__Provided data__:
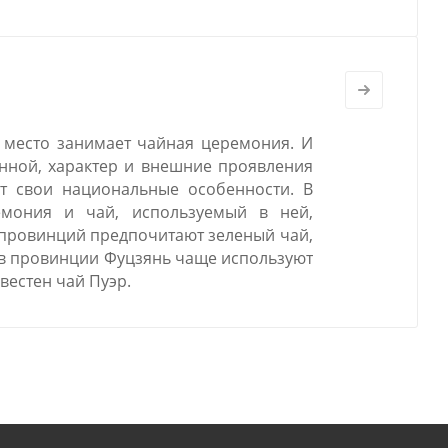
 место занимает чайная церемония. И
янной, характер и внешние проявления
 свои национальные особенности. В
емония и чай, используемый в ней,
 провинций предпочитают зеленый чай,
 в провинции Фуцзянь чаще используют
вестен чай Пуэр.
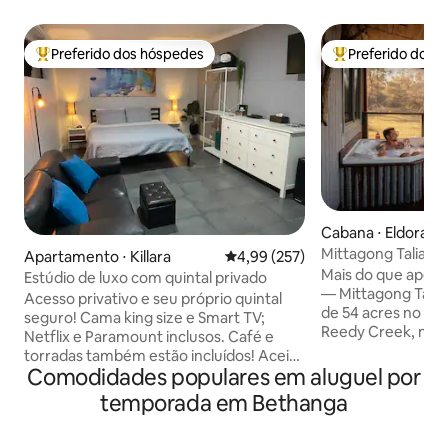
Preferido dos hóspedes
Preferido dos 
Entre os melhores preferidos dos hóspedes
Entre os melhore
Cabana ⋅ Eldorado
Mittagong Talia | 
Apartamento ⋅ Killara
4,99 de uma avaliação média de 
4,99 (257)
estreladas
Mais do que apenas
Estúdio de luxo com quintal privado
— Mittagong Talia 
Acesso privativo e seu próprio quintal
de 54 acres no me
seguro! Cama king size e Smart TV;
Reedy Creek, no P
Netflix e Paramount inclusos. Café e
Chiltern-Mt Pilot,
torradas também estão incluídos! Aceita
Beechworth, proje
Comodidades populares em aluguel por
animais de estimação e tem portinhola
a relaxar e descon
para cachorros. Máquina de lavar e secar
temporada em Bethanga
banheira ao ar liv
roupa. Cozinha equipada; cooktop
do mato e relaxe p
elétrico portátil, air fryer e frigideira
um jogo de tabulei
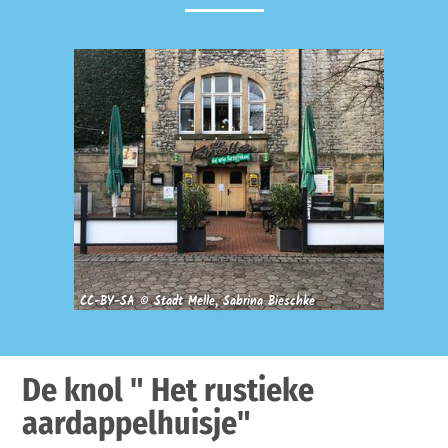
CC-BY-SA © Stadt Melle, Sabrina Bieschke
De knol " Het rustieke
aardappelhuisje"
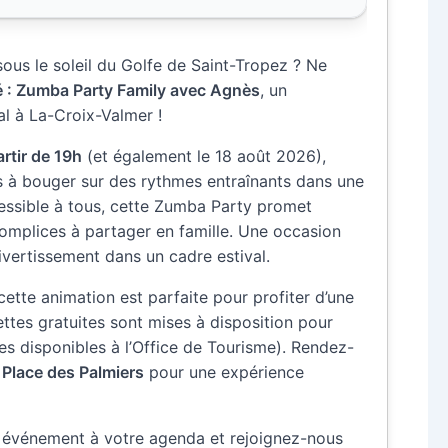
sous le soleil du Golfe de Saint-Tropez ? Ne
té : Zumba Party Family avec Agnès
, un
al à La-Croix-Valmer !
artir de 19h
(et également le 18 août 2026),
és à bouger sur des rythmes entraînants dans une
ssible à tous, cette Zumba Party promet
complices à partager en famille. Une occasion
divertissement dans un cadre estival.
cette animation est parfaite pour profiter d’une
ttes gratuites sont mises à disposition pour
res disponibles à l’Office de Tourisme). Rendez-
Place des Palmiers
pour une expérience
t événement à votre agenda et rejoignez-nous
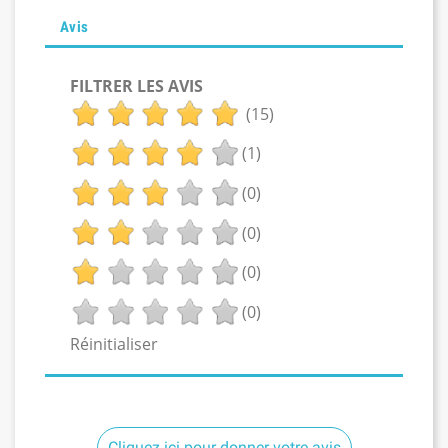
Avis
FILTRER LES AVIS
(15)
(1)
(0)
(0)
(0)
(0)
Réinitialiser
Cliquez ici pour donner votre avis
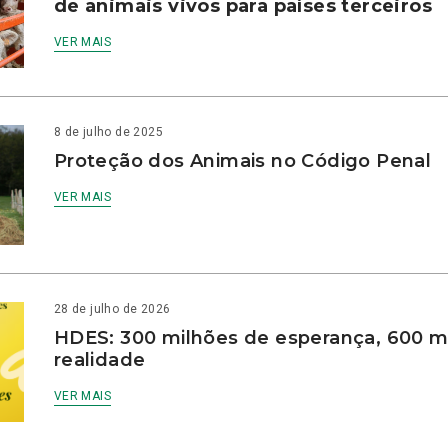
de animais vivos para países terceiros
VER MAIS
8 de julho de 2025
Proteção dos Animais no Código Penal
VER MAIS
28 de julho de 2026
HDES: 300 milhões de esperança, 600 m
realidade
VER MAIS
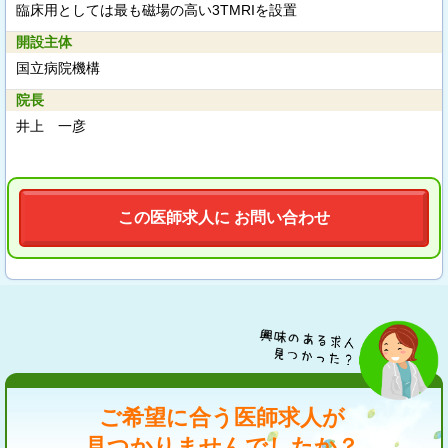
臨床用としては最も磁場の高い3TMRIを設置
開設主体
国立病院機構
院長
井上 一彦
この医師求人に お問い合わせ
ご希望に合う医師求人が
見つかりませんでしたか？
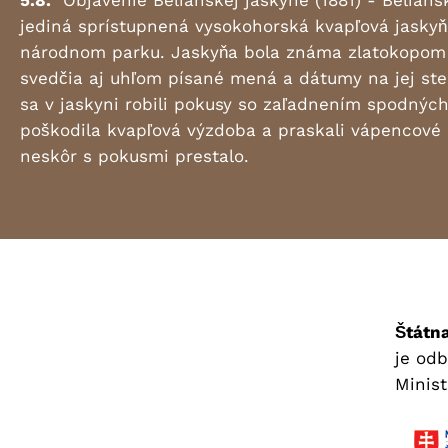
5.8.
Objavenie Belianskej jaskyne (1881) - Beliansk
jediná sprístupnená vysokohorská kvapľová jasky
národnom parku. Jaskyňa bola známa zlatokopom 
svedčia aj uhľom písané mená a dátumy na jej ste
sa v jaskyni robili pokusy so zaľadnením spodných
poškodila kvapľová výzdoba a praskali vápencové 
neskôr s pokusmi prestalo.
Štátna
je odb
Minist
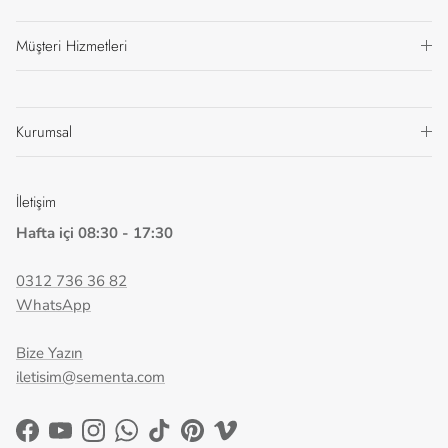
Müşteri Hizmetleri
Kurumsal
İletişim
Hafta içi 08:30 - 17:30
0312 736 36 82
WhatsApp
Bize Yazın
iletisim@sementa.com
Facebook
YouTube
Instagram
WhatsApp
TikTok
Pinterest
Vimeo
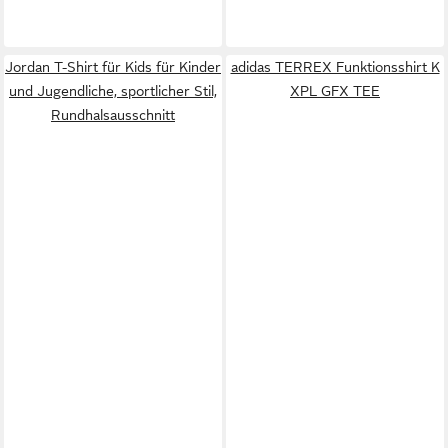
Jordan T-Shirt für Kids für Kinder
adidas TERREX Funktionsshirt K
und Jugendliche, sportlicher Stil,
XPL GFX TEE
Rundhalsausschnitt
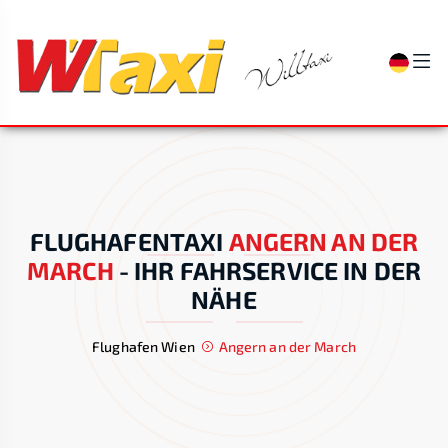
FLUGHAFENTAXI
ANGERN AN DER
MARCH
-
IHR FAHRSERVICE IN DER
NÄHE
Flughafen Wien
Angern an der March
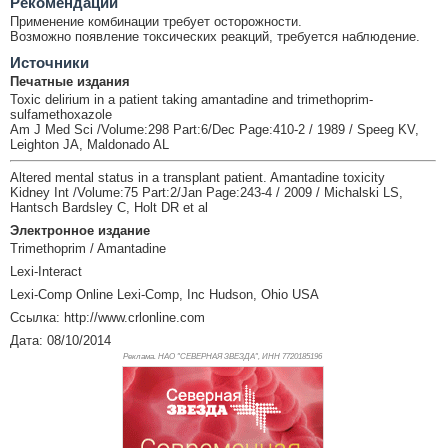
Рекомендации
Применение комбинации требует осторожности.
Возможно появление токсических реакций, требуется наблюдение.
Источники
Печатные издания
Toxic delirium in a patient taking amantadine and trimethoprim-
sulfamethoxazole
Am J Med Sci /Volume:298 Part:6/Dec Page:410-2 / 1989 / Speeg KV,
Leighton JA, Maldonado AL
Altered mental status in a transplant patient. Amantadine toxicity
Kidney Int /Volume:75 Part:2/Jan Page:243-4 / 2009 / Michalski LS,
Hantsch Bardsley C, Holt DR et al
Электронное издание
Trimethoprim / Amantadine
Lexi-Interact
Lexi-Comp Online Lexi-Comp, Inc Hudson, Ohio USA
Ссылка: http://www.crlonline.com
Дата: 08/10/2014
Реклама. НАО "СЕВЕРНАЯ ЗВЕЗДА", ИНН 772
0185196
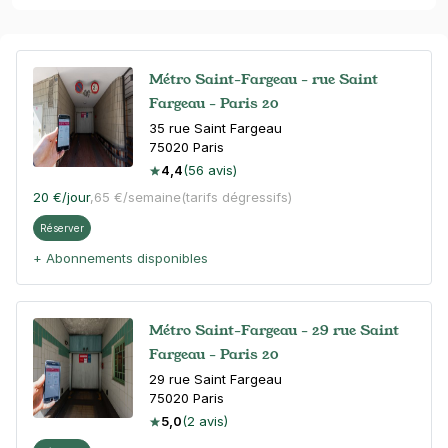
Métro Saint-Fargeau - rue Saint
Fargeau - Paris 20
35 rue Saint Fargeau
75020
Paris
4,4
(56 avis)
20 €
/jour
,
65 €/semaine
(tarifs dégressifs)
Réserver
+ Abonnements disponibles
Métro Saint-Fargeau - 29 rue Saint
Fargeau - Paris 20
29 rue Saint Fargeau
75020
Paris
5,0
(2 avis)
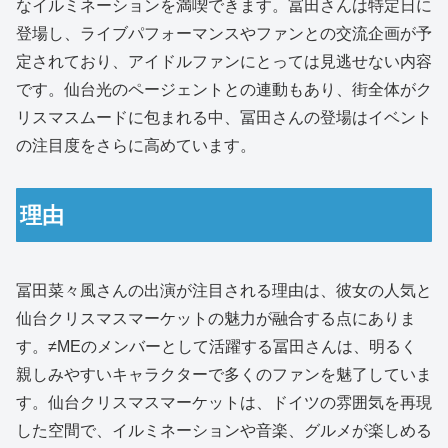
なイルミネーションを満喫できます。冨田さんは特定日に
登場し、ライブパフォーマンスやファンとの交流企画が予
定されており、アイドルファンにとっては見逃せない内容
です。仙台光のページェントとの連動もあり、街全体がク
リスマスムードに包まれる中、冨田さんの登場はイベント
の注目度をさらに高めています。
理由
冨田菜々風さんの出演が注目される理由は、彼女の人気と
仙台クリスマスマーケットの魅力が融合する点にありま
す。≠MEのメンバーとして活躍する冨田さんは、明るく
親しみやすいキャラクターで多くのファンを魅了していま
す。仙台クリスマスマーケットは、ドイツの雰囲気を再現
した空間で、イルミネーションや音楽、グルメが楽しめる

__Task goal__:
Return the text of every item above verbatim, line by line, and leave the pictures out.

__Exercise response__:
 место занимает чайная церемония. И
янной, характер и внешние проявления
 свои национальные особенности. В
емония и чай, используемый в ней,
 провинций предпочитают зеленый чай,
 в провинции Фуцзянь чаще используют
вестен чай Пуэр.
Preferido dos hóspedes
Preferido dos 
Entre os melhores preferidos dos hóspedes
Entre os melhore
Cabana ⋅ Eldorado
Mittagong Talia | 
Apartamento ⋅ Killara
4,99 de uma avaliação média de 
4,99 (257)
estreladas
Mais do que apenas
Estúdio de luxo com quintal privado
— Mittagong Talia 
Acesso privativo e seu próprio quintal
de 54 acres no me
seguro! Cama king size e Smart TV;
Reedy Creek, no P
Netflix e Paramount inclusos. Café e
Chiltern-Mt Pilot,
torradas também estão incluídos! Aceita
Beechworth, proje
Comodidades populares em aluguel por
animais de estimação e tem portinhola
a relaxar e descon
para cachorros. Máquina de lavar e secar
temporada em Bethanga
banheira ao ar liv
roupa. Cozinha equipada; cooktop
do mato e relaxe p
elétrico portátil, air fryer e frigideira
um jogo de tabulei
CC-BY-SA © Stadt Melle, Sabrina Bieschke
De knol " Het rustieke
aardappelhuisje"
sous le soleil du Golfe de Saint-Tropez ? Ne
té : Zumba Party Family avec Agnès
, un
al à La-Croix-Valmer !
artir de 19h
(et également le 18 août 2026),
és à bouger sur des rythmes entraînants dans une
ssible à tous, cette Zumba Party promet
complices à partager en famille. Une occasion
divertissement dans un cadre estival.
cette animation est parfaite pour profiter d’une
ttes gratuites sont mises à disposition pour
res disponibles à l’Office de Tourisme). Rendez-
Place des Palmiers
pour une expérience
t événement à votre agenda et rejoignez-nous
Avis
FILTRER LES AVIS
(15)
(1)
(0)
(0)
(0)
(0)
Réinitialiser
Cliquez ici pour donner votre avis
de animais vivos para países terceiros
VER MAIS
8 de julho de 2025
Proteção dos Animais no Código Penal
VER MAIS
28 de julho de 2026
HDES: 300 milhões de esperança, 600 m
realidade
VER MAIS
臨床用としては最も磁場の高い3TMRIを設置
開設主体
国立病院機構
院長
井上 一彦
この医師求人に お問い合わせ
ご希望に合う医師求人が
見つかりませんでしたか？
5.8.
Objavenie Belianskej jaskyne (1881) - Beliansk
jediná sprístupnená vysokohorská kvapľová jasky
národnom parku. Jaskyňa bola známa zlatokopom 
svedčia aj uhľom písané mená a dátumy na jej ste
sa v jaskyni robili pokusy so zaľadnením spodných
poškodila kvapľová výzdoba a praskali vápencové 
neskôr s pokusmi prestalo.
Štátna
je odb
Minist
Müşteri Hizmetleri
Kurumsal
İletişim
Hafta içi 08:30 - 17:30
0312 736 36 82
WhatsApp
Bize Yazın
iletisim@sementa.com
Facebook
YouTube
Instagram
WhatsApp
TikTok
Pinterest
Vimeo
Jordan T-Shirt für Kids für Kinder
adidas TERREX Funktionsshirt K
und Jugendliche, sportlicher Stil,
XPL GFX TEE
Rundhalsausschnitt
FLUGHAFENTAXI
ANGERN AN DER
MARCH
-
IHR FAHRSERVICE IN DER
NÄHE
Flughafen Wien
Angern an der March
Рекомендации
Применение комбинации требует осторожности.
Возможно появление токсических реакций, требуется наблюдение.
Источники
Печатные издания
Toxic delirium in a patient taking amantadine and trimethoprim-
sulfamethoxazole
Am J Med Sci /Volume:298 Part:6/Dec Page:410-2 / 1989 / Speeg KV,
Leighton JA, Maldonado AL
Altered mental status in a transplant patient. Amantadine toxicity
Kidney Int /Volume:75 Part:2/Jan Page:243-4 / 2009 / Michalski LS,
Hantsch Bardsley C, Holt DR et al
Электронное издание
Trimethoprim / Amantadine
Lexi-Interact
Lexi-Comp Online Lexi-Comp, Inc Hudson, Ohio USA
Ссылка: http://www.crlonline.com
Дата: 08/10/2014
Реклама. НАО "СЕВЕРНАЯ ЗВЕЗДА", ИНН 772
0185196
Métro Saint-Fargeau - rue Saint
Fargeau - Paris 20
35 rue Saint Fargeau
75020
Paris
4,4
(56 avis)
20 €
/jour
,
65 €/semaine
(tarifs dégressifs)
Réserver
+ Abonnements disponibles
Métro Saint-Fargeau - 29 rue Saint
Fargeau - Paris 20
29 rue Saint Fargeau
75020
Paris
5,0
(2 avis)
なイルミネーションを満喫できます。冨田さんは特定日に
登場し、ライブパフォーマンスやファンとの交流企画が予
定されており、アイドルファンにとっては見逃せない内容
です。仙台光のページェントとの連動もあり、街全体がク
リスマスムードに包まれる中、冨田さんの登場はイベント
の注目度をさらに高めています。
理由
冨田菜々風さんの出演が注目される理由は、彼女の人気と
仙台クリスマスマーケットの魅力が融合する点にありま
す。≠MEのメンバーとして活躍する冨田さんは、明るく
親しみやすいキャラクターで多くのファンを魅了していま
す。仙台クリスマスマーケットは、ドイツの雰囲気を再現
した空間で、イルミネーションや音楽、グルメが楽しめる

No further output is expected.